Start PROVIDED MATERIAL

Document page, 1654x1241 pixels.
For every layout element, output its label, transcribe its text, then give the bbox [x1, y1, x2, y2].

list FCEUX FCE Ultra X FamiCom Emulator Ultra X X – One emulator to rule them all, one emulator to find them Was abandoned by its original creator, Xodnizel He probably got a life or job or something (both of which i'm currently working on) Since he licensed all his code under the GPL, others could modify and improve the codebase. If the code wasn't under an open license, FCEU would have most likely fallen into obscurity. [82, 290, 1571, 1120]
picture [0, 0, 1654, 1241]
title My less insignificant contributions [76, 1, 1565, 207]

End PROVIDED MATERIAL

*YOUR TASK*:
Which lines of the listing above contain the string "every", matching case exactly? Return each such line in full.

*COMPLETE ANSWER*:
For every layout element, output its label, transcribe its text, then give the bbox [x1, y1, x2, y2].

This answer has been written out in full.